Protocol Commissions
Under Construction
Premia Blue (V3) Protocol Fees:
Three layers of fees: Base, Margin, and Vault.
Base Layer amasses commissions from the greater of either 3% of premiums paid or 0.3% of the notional value transacted. On Settlement, a fee of 0.3% is collected, not to exceed 12.5% of the option's value. (Rates subject to change by vote)
Margin Layer is a two-part equation. Firstly, it subtracts 0.4% from the Prime Rate (driven by supply and demand dynamics) charged to providers of margin lending liquidity. Secondly, it levies a 15% fee on users' liquidated positions. (Rates subject to change by vote)
Vault Layer includes a 2% per annum management fee and a 20% fee on all positive returns for all native vaults (built in-house). (Rates subject to change by vote)
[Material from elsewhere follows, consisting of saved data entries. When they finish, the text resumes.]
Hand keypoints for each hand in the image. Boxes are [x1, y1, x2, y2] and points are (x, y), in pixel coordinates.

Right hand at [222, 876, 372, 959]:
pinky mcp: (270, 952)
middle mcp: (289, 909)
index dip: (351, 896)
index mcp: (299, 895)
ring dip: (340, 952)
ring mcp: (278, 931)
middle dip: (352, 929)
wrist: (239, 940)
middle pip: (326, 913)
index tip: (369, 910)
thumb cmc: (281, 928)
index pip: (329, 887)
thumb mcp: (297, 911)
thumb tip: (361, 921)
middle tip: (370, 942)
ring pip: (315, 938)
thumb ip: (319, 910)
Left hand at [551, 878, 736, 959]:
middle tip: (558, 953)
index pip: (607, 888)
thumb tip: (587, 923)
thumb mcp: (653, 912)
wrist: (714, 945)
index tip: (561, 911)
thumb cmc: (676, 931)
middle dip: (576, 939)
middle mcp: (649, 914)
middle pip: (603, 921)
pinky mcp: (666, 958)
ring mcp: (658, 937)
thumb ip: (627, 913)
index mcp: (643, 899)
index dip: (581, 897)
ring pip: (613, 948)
For Vaults developed by third parties, fees will be negotiated ad-hoc on a case-by-case basis.
Distribution of fees to Staking Users (vxPremia), Premian Republic, and the Insurance Fund.
Staking Users are allotted 80% of Base Layer fees.
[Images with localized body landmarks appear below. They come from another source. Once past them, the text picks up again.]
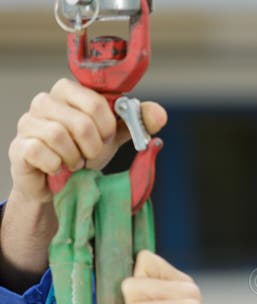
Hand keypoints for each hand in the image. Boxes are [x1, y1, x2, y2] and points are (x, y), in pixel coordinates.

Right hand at [8, 78, 166, 202]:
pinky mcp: (19, 146)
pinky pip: (41, 152)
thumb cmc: (85, 150)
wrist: (61, 182)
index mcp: (70, 91)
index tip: (108, 136)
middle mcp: (45, 101)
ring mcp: (28, 122)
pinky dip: (58, 166)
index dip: (109, 126)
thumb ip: (136, 122)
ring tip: (77, 163)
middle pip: (81, 123)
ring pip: (60, 137)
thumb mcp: (114, 135)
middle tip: (92, 154)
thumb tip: (160, 114)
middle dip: (94, 146)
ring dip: (76, 158)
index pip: (97, 101)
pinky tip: (59, 169)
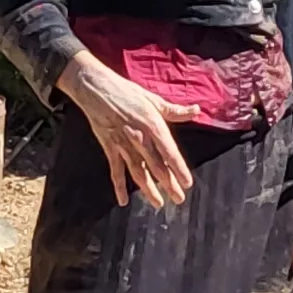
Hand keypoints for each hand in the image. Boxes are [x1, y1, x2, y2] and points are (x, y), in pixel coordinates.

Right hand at [58, 55, 200, 206]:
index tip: (187, 184)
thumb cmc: (127, 92)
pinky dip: (119, 186)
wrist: (96, 88)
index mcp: (153, 124)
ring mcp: (123, 144)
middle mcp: (139, 138)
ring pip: (138, 172)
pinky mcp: (109, 147)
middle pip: (156, 166)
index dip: (179, 169)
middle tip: (178, 199)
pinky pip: (115, 170)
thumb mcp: (153, 98)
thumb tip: (196, 110)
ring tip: (158, 203)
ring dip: (148, 189)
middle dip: (168, 184)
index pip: (169, 152)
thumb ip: (174, 110)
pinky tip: (123, 200)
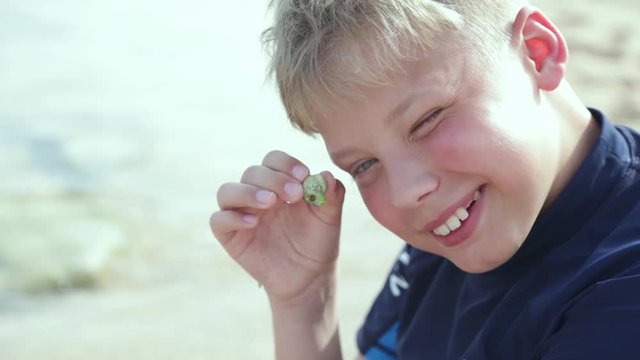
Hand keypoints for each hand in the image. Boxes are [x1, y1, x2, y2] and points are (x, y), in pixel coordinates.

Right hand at [210, 150, 344, 301]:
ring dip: (247, 192)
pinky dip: (232, 217)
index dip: (285, 163)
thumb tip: (327, 175)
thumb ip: (331, 194)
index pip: (273, 160)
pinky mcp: (230, 236)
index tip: (303, 176)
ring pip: (227, 191)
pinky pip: (218, 220)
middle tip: (294, 194)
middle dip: (273, 179)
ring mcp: (240, 214)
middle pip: (252, 172)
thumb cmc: (317, 240)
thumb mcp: (329, 217)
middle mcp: (256, 193)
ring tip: (270, 202)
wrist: (309, 276)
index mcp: (279, 183)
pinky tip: (254, 223)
The Operator Group receives 20% of Base Layer fees.
The Insurance Fund collects 100% of the fees from the Vault and Margin Layers.
Parliament will reconvene every January to re-access the allocations and amend, any changes will be submitted for a vote before any action is taken. The first meeting will be January 2024.
Premia V2 Protocol Fees: Premia charges a 3% Protocol Fee to option buyers and a 2.5% Utilization Fee to LPs. 80% of fees are paid to $PREMIA staking users.
Premia Classic (V2) Fees Below:
Upon creation of a trade on the platform, a taker fee is currently charged:
Taker Fee - 3% of option premium applied at option creation
Currently, upon settlement of any trade, a utilization fee is captured.
Utilization Fee - 2.5% annual interest fee applied at settlement based on length & size
These fees are collected on a source chain level (chain independent), and allocated to vxPREMIA holders on a pro-rata basis of their percentage influence on that source chain.